Excerpted passage:
-----

- Life Style
This is the first part of an exclusive interview with Dr Ray Bush, Professor of African Studies and Development Politics at the University of Leeds, in which he discusses the history of rural Egypt between 1987 and today, a period during which agriculture was adversely affected by economic reforms and liberalization. His deep knowledge of agricultural problems in Egypt enables him to grasp the complex political landscape of rural areas. In the second part of the interview, to be published next week, Bush will give a detailed account of the present state of Egyptian agriculture, and discuss possible solutions to relieve the plight of farmers.
In rural parts of the country, the majority of farmers and workers maintain a very meager existence – with poverty, poor living conditions, physical violence and land theft being among the many unfortunate, albeit prevalent, aspects of their reality.
In hopes of uncovering and determining the past, present and possible future of rural life, Dr. Ray Bush has given Al Masry Al Youm an exclusive interview on the subject. His latest book, titled “Poverty and Neoliberalism in the Global South”, gives a detailed account of the causes of global hunger and poverty, despite the fact that we now have the food and resources to prevent it.
Al-Masry Al-Youm: Could you give me a rundown of Egypt’s recent agricultural history leading up to the revolution?

-----

Source data:
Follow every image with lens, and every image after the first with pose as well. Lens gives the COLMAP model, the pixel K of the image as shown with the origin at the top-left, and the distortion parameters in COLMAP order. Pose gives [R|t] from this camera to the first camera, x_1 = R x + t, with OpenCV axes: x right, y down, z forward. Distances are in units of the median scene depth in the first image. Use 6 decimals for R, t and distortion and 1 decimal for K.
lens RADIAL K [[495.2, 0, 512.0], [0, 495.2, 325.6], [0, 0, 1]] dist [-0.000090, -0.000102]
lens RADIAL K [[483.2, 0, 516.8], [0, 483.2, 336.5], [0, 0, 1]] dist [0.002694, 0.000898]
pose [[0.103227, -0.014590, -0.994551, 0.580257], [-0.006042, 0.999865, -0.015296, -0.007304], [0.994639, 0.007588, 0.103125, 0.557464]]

-----

Exercise tasks:
1 – Answer from the interview introduction:
(a) At which university is Ray Bush a professor?
(b) What is the title of his latest book?
(c) Which period of rural Egypt's history does the first part of the interview cover?
2 – Copy a passage from the interview introduction word for word, beginning at the words "In rural parts" and stopping after the words "of their reality.".
The data above isn't needed for this work.

Problem solutions:
1 –
(a) The University of Leeds
(b) "Poverty and Neoliberalism in the Global South"
(c) The period between 1987 and today

2 –
In rural parts of the country, the majority of farmers and workers maintain a very meager existence – with poverty, poor living conditions, physical violence and land theft being among the many unfortunate, albeit prevalent, aspects of their reality.